Under Delaware corporate law, Directors of companies that have a classified Board structure may be removed only for cause unless their certificate of incorporation provides otherwise. However, Directors of companies that do not have a classified structure may be removed with or without cause by the holders of a majority of the voting power of the capital stock outstanding and entitled to vote thereon. Accordingly, in conjunction with our proposal to declassify our Board, we are proposing to amend our Certificate of Incorporation to eliminate the provision that allows stockholders to remove our Directors only for cause.

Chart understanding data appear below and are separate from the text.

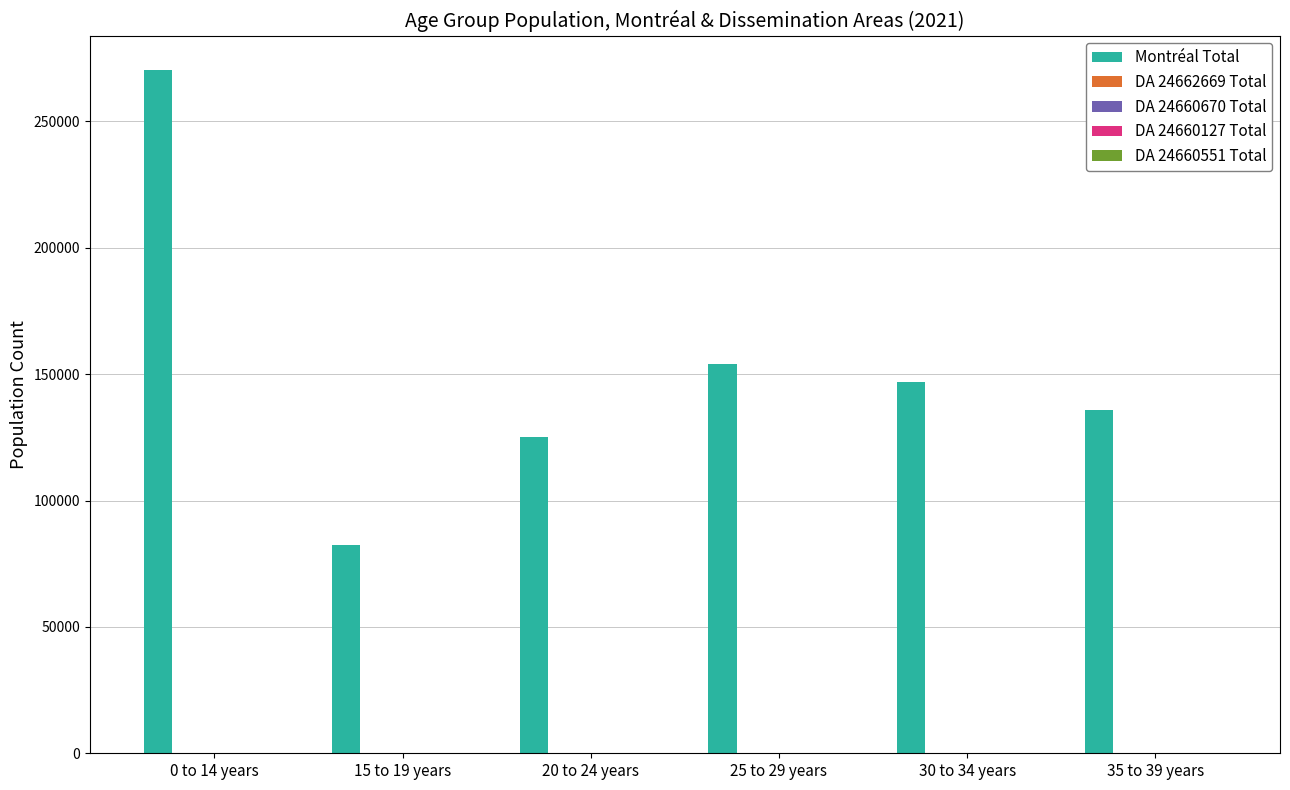

What is the maximum value shown in the chart?

270430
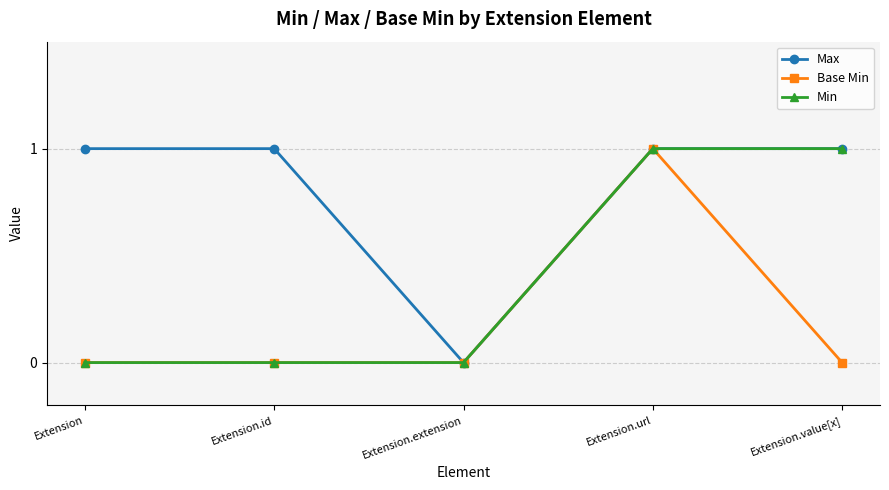

In Max, how many points are lower than both neighbors (excluding endpoints)?

1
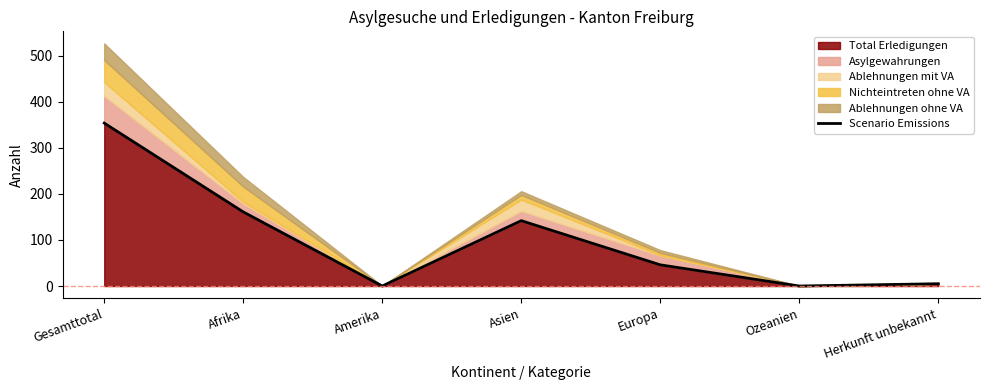

Does the chart display data point markers on the line(s)?

No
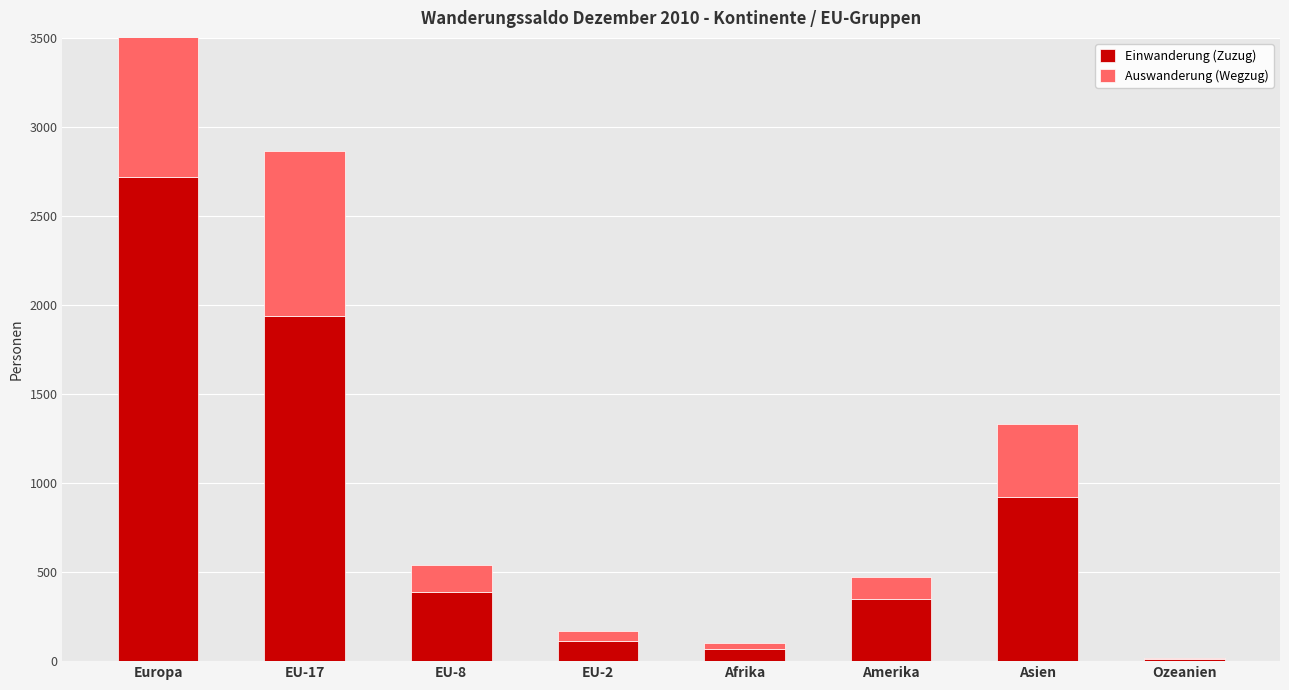

The value of Auswanderung (Wegzug) at EU-2 is 59. True or false?

True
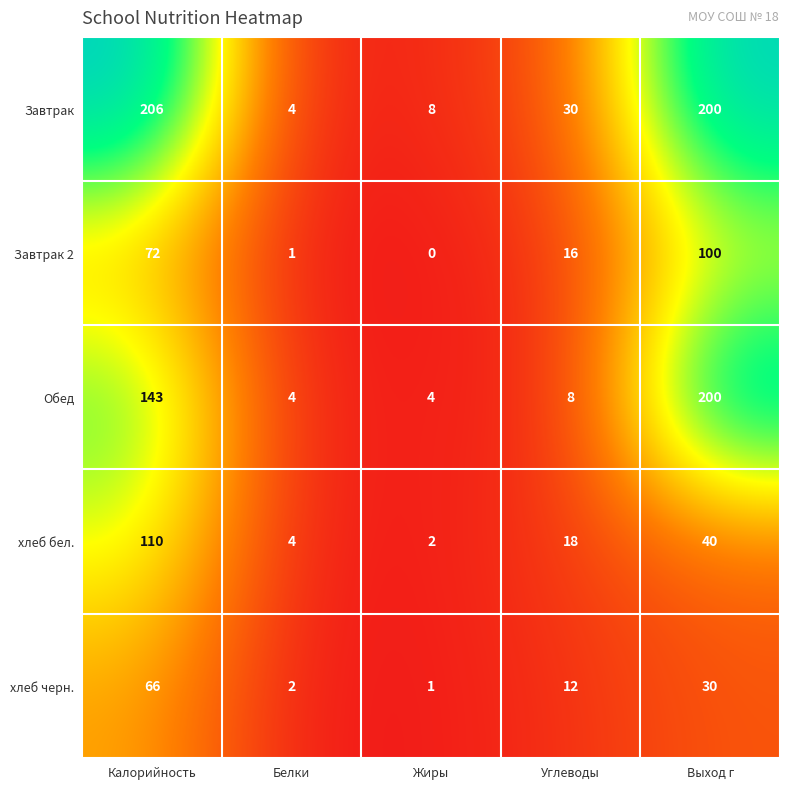

Reading left to right, extract all data points from this chart.

Завтрак: Калорийность=206	Белки=4	Жиры=8	Углеводы=30	Выход г=200
Завтрак 2: Калорийность=72	Белки=1	Жиры=0	Углеводы=16	Выход г=100
Обед: Калорийность=143	Белки=4	Жиры=4	Углеводы=8	Выход г=200
хлеб бел.: Калорийность=110	Белки=4	Жиры=2	Углеводы=18	Выход г=40
хлеб черн.: Калорийность=66	Белки=2	Жиры=1	Углеводы=12	Выход г=30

Thus, whereas under the current provisions of Article IX, a Director is removable only for cause and only by the holders of at least 67% of the voting power of the Company stock entitled to vote thereon, following the adoption of the amendments to Article IX, a Director will be removable, either for cause or without cause, by the holders of a majority of the voting power of the stock entitled to vote thereon.
We are also proposing additional conforming changes to Article IX of our Certificate of Incorporation, in connection with the declassification of the Board, which are reflected in the proposed amendments set forth in Appendix A.
Article IX also currently provides that Directors elected to fill vacancies on the Board serve the remainder of the full three-year terms to which their predecessors were elected. Consistent with the other proposed amendments to Article IX that would eliminate the classified Board structure, Article IX would also be amended to provide that Directors elected to fill vacancies on the Board serve for a term ending at the next annual meeting of stockholders following their election.
Similar to the Certificate of Incorporation, our Amended and Restated By-Laws (the “By-Laws”) contain provisions concerning the classification of the Board of Directors. If this Proposal 1 is approved, the Board will amend the By-Laws accordingly. If this Proposal 1 is not approved, the Board will not amend the By-Laws with respect to declassification.
The Board of Directors has decided that it is an appropriate time to propose declassifying the Board of Directors. This determination by the Board furthers its goal of ensuring that our corporate governance policies maximize management accountability to stockholders and would, if adopted, allow stockholders the opportunity each year to more effectively register their views on the performance of the Board.
If this Proposal No. 1 is not approved by the Company’s stockholders, then the election of the three Class II Director nominees as set forth in Proposal No. 2 shall proceed under the Certificate of Incorporation as currently in effect. In such case, the Class II Director nominees shall be elected for a term of three years and the Class I and Class III Directors shall serve the remaining terms of such class.